• **Provided material**
%%

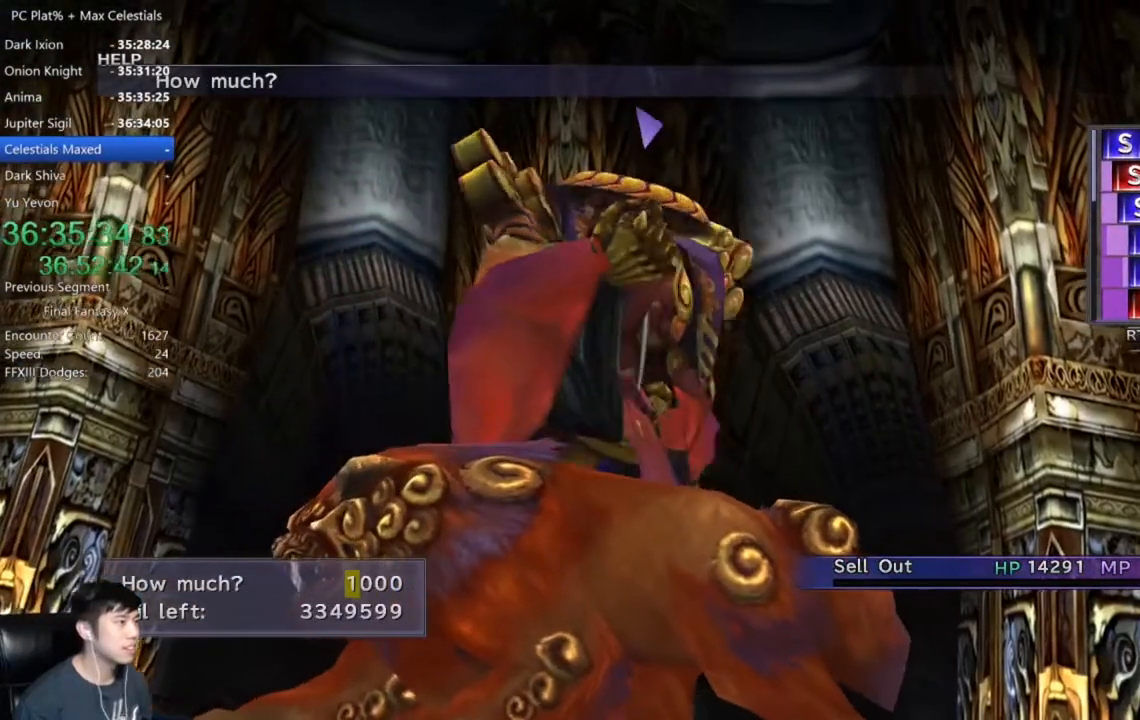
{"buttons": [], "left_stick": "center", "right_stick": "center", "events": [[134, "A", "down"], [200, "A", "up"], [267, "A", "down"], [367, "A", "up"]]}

%%
%%

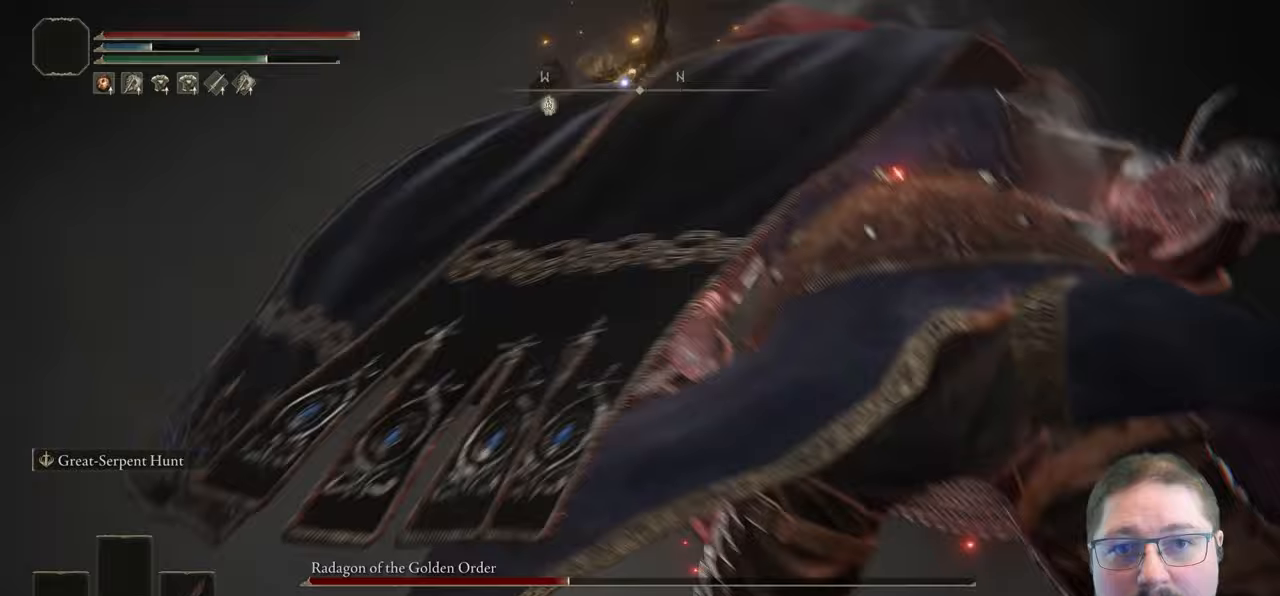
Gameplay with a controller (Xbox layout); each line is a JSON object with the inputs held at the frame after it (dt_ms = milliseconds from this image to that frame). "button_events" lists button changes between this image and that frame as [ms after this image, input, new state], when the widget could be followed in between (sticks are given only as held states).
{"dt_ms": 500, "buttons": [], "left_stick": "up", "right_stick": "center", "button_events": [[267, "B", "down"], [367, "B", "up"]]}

%%

• **Prompt**
For the listing above, identify each line bearing "down".

• **Answer space**
{"buttons": [], "left_stick": "center", "right_stick": "center", "events": [[134, "A", "down"], [200, "A", "up"], [267, "A", "down"], [367, "A", "up"]]}
{"dt_ms": 500, "buttons": [], "left_stick": "up", "right_stick": "center", "button_events": [[267, "B", "down"], [367, "B", "up"]]}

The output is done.